From all fours, start with a neutral spine with the shoulders over the wrists and knees under the hips. With an inhale, roll the shoulder blades down the back and drop the bellybutton down towards the floor. The hips will tilt to the anterior and create thoracic spinal extension. Exhale and draw in the abdominals, pulling the belly button and ribs up towards the ceiling, tilting the hips to the posterior creating spinal flexion. Alternate between the two poses using the tempo of inhales and exhales to move.
Warrior 1 Pose
The warrior poses are a series of yoga poses, but, for newbies, let’s focus on warrior 1. This pose stretches the abdominals, hip flexors, psoas, shoulder, calf, and quadriceps.
Start in a standing position at the front of your yoga mat. Take a large lunge step back with the left leg. Bend the right knee and shift the hips back while driving the left heel into the floor. Inhale and reach the arms up overhead and drop the shoulder blades down the back. Hold the pose for 15 to 30 seconds before exhaling, dropping the arms, and stepping the left leg back to the front of the mat. Repeat the sequence with the right leg.
Triangle pose is a standing pose that stretches the hip, knee, spinal stabilizers, glutes, hamstring, calf, and shoulder.
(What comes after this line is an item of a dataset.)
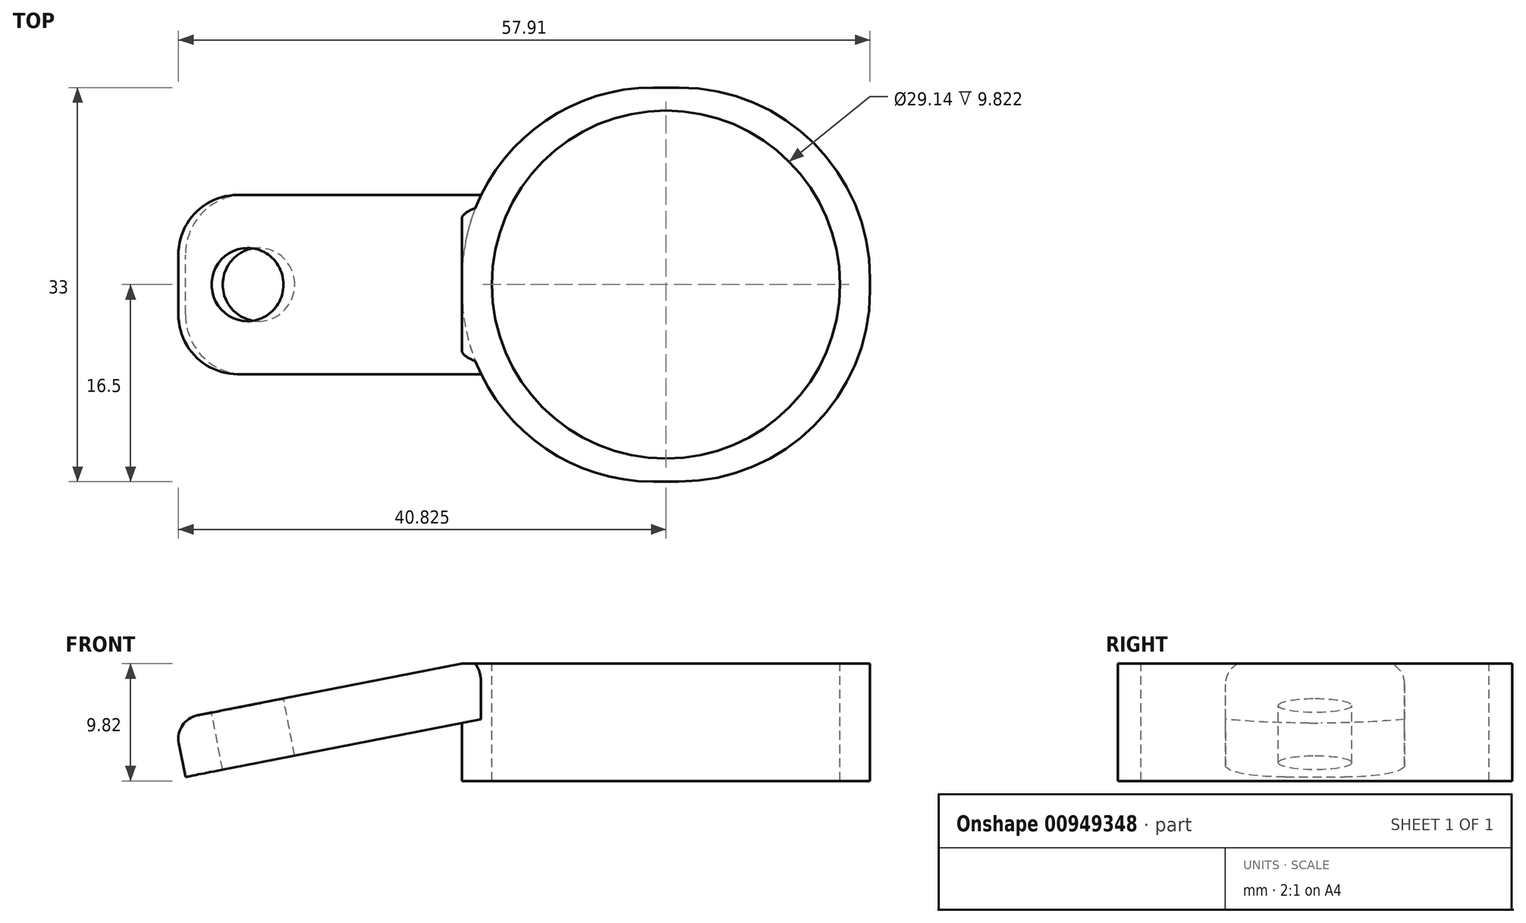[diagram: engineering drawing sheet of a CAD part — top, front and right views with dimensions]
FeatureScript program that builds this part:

Start standing with both feet on the floor. Take a step out to the side with the left foot. Keep your weight in the midfoot with the toes spread and turn the left foot out to about 90-degrees. Keep the legs straight. Extend both arms out to the sides at shoulder height. Keeping the arms level, inhale and shift the hips to the right and laterally bend from the hips to bring the left hand down towards the floor. Depending on mobility, the left hand can rest on the left knee, left shin, a yoga block by the left foot, or the floor by the left foot. Keep the core engaged and the torso as elongated as possible. Exhale and reverse out of the pose.
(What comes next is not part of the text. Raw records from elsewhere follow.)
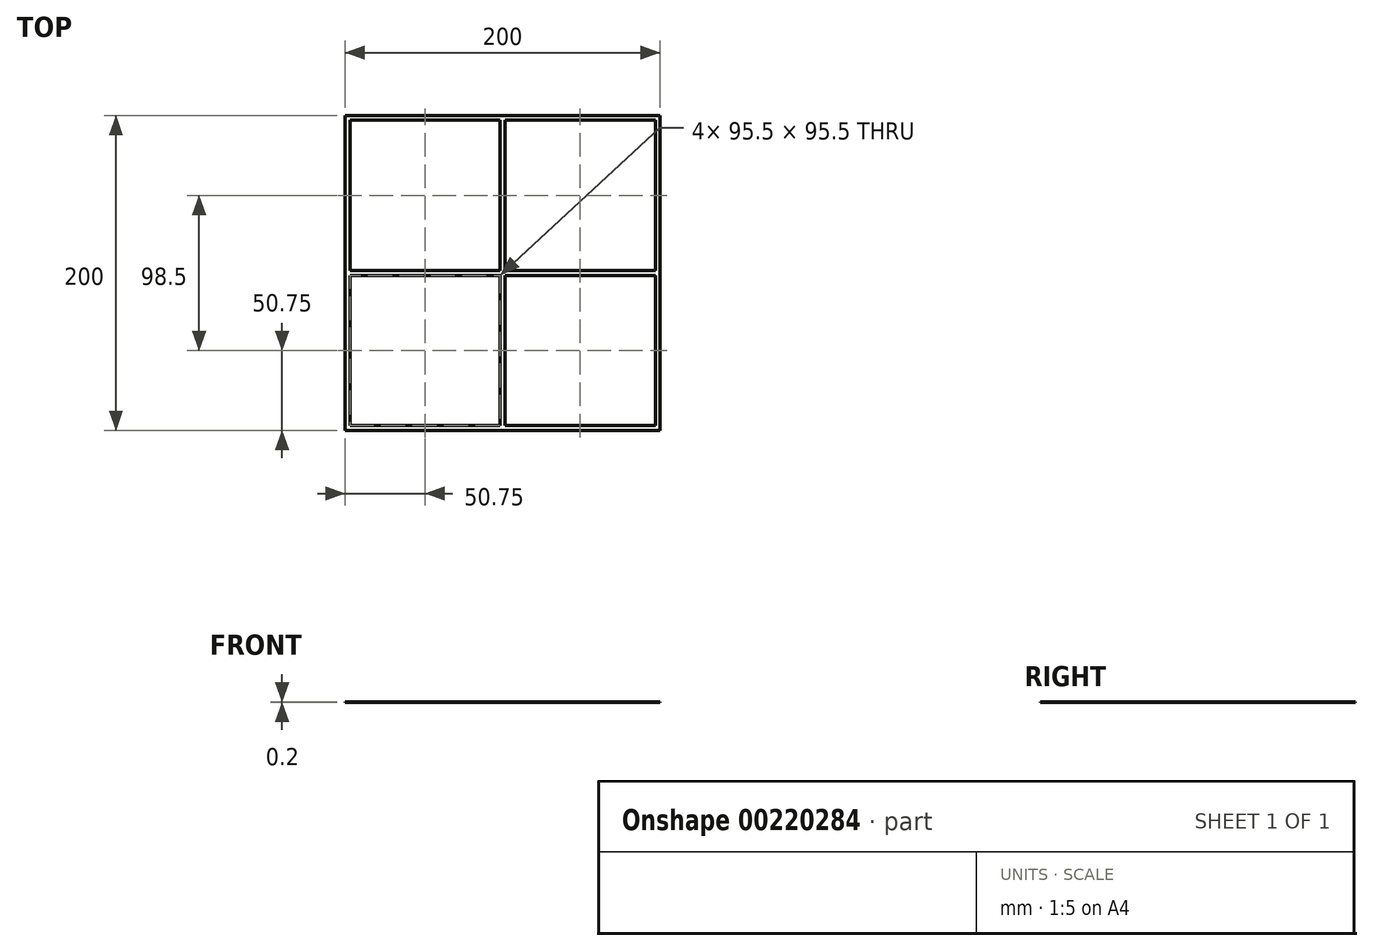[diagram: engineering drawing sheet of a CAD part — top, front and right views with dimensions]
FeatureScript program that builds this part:
annotation { "Feature Type Name" : "Feature", "Feature Type Description" : "" }
export const myFeature = defineFeature(function(context is Context, id is Id, definition is map)
    precondition{}
    {
        {
            var Q0;
            Q0=qCreatedBy(makeId("Top.planeOp"),FACE);
            var sketch = newSketch(context, id + "F0", { "sketchPlane" : qUnion([Q0])});
            skLineSegment(sketch, "E0.bottom", {"start": v(100, -100) * mm, "end": v(-100, -100) * mm});
            skLineSegment(sketch, "E0.top", {"start": v(100, 100) * mm, "end": v(-100, 100) * mm});
            skLineSegment(sketch, "E0.left", {"start": v(100, -100) * mm, "end": v(100, 100) * mm});
            skLineSegment(sketch, "E0.right", {"start": v(-100, -100) * mm, "end": v(-100, 100) * mm});
            skPoint(sketch, "E0.middle", {"position": v(0, 0) * mm});
            skLineSegment(sketch, "E1.bottom", {"start": v(97, 97) * mm, "end": v(1.5, 97) * mm});
            skLineSegment(sketch, "E1.top", {"start": v(97, -97) * mm, "end": v(1.5, -97) * mm});
            skLineSegment(sketch, "E1.left", {"start": v(97, 97) * mm, "end": v(97, 1.5) * mm});
            skLineSegment(sketch, "E1.right", {"start": v(-97, 97) * mm, "end": v(-97, 1.5) * mm});
            skLineSegment(sketch, "E2.bottom", {"start": v(97, -1.5) * mm, "end": v(1.5, -1.5) * mm});
            skLineSegment(sketch, "E2.top", {"start": v(97, 1.5) * mm, "end": v(1.5, 1.5) * mm});
            skLineSegment(sketch, "E2.left", {"start": v(100, -1.5) * mm, "end": v(100, 1.5) * mm});
            skLineSegment(sketch, "E2.right", {"start": v(-100, -1.5) * mm, "end": v(-100, 1.5) * mm});
            skLineSegment(sketch, "E3.bottom", {"start": v(1.5, 100) * mm, "end": v(-1.5, 100) * mm});
            skLineSegment(sketch, "E3.top", {"start": v(1.5, -100) * mm, "end": v(-1.5, -100) * mm});
            skLineSegment(sketch, "E3.left", {"start": v(1.5, 97) * mm, "end": v(1.5, 1.5) * mm});
            skLineSegment(sketch, "E3.right", {"start": v(-1.5, 97) * mm, "end": v(-1.5, 1.5) * mm});
            skLineSegment(sketch, "E4.trimOffspring", {"start": v(-1.5, 97) * mm, "end": v(-97, 97) * mm});
            skLineSegment(sketch, "E5.trimOffspring", {"start": v(1.5, -1.5) * mm, "end": v(1.5, -97) * mm});
            skLineSegment(sketch, "E6.trimOffspring", {"start": v(-1.5, 1.5) * mm, "end": v(-97, 1.5) * mm});
            skLineSegment(sketch, "E7.trimOffspring", {"start": v(-1.5, -1.5) * mm, "end": v(-1.5, -97) * mm});
            skLineSegment(sketch, "E8.trimOffspring", {"start": v(-1.5, -1.5) * mm, "end": v(-97, -1.5) * mm});
            skLineSegment(sketch, "E9.trimOffspring", {"start": v(97, -1.5) * mm, "end": v(97, -97) * mm});
            skLineSegment(sketch, "E10.trimOffspring", {"start": v(-97, -1.5) * mm, "end": v(-97, -97) * mm});
            skLineSegment(sketch, "E11.trimOffspring", {"start": v(-1.5, -97) * mm, "end": v(-97, -97) * mm});
            skSolve(sketch);
        }
        {
            var Q0;
            Q0 = qSketchRegion(id + "F0", true);
            extrude(context, id + "F1", {"entities" : qUnion([Q0]), "depth" : 0.2 * mm});
        }
    });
The upward-facing dog pose is also known as a cobra and it stretches the abdominals, spine, shoulders, and chest. This is a great pose for weightlifters who are commonly in hip flexion with exercises like the squat and deadlift.
Begin lying face down on your yoga mat with the hands at chest level, the elbows tight to the body, and the legs extended, feet relaxed. Inhale and press through the pinky and thumb on each hand to extend the arms and press the chest up while keeping the hips on or near the floor. You can also prop up on the elbows if spinal mobility is lacking. Squeeze the glutes and relax the shoulder blades down the back. Hold the pose for 10 -15 seconds, then exhale and flex the arms to lower the chest back to the floor.
More Than Just a Stretch!
Give these yoga poses a try before your next strength training session and see how you feel! One attempt at them is not enough to see huge results, so work these poses into your lifting routine on a regular basis. The list of applicable yoga postures for weightlifters and athletes is endless—check out a local yoga class or get yourself yoga certified to grow your repertoire! The more you know the better you will understand all the components of a well-rounded and effective training program!
1. Page, Phil. “CURRENT CONCEPTS IN MUSCLE STRETCHING FOR EXERCISE AND REHABILITATION.” International Journal of Sports Physical Therapy 7, no. 1 (February 2012): 109–19.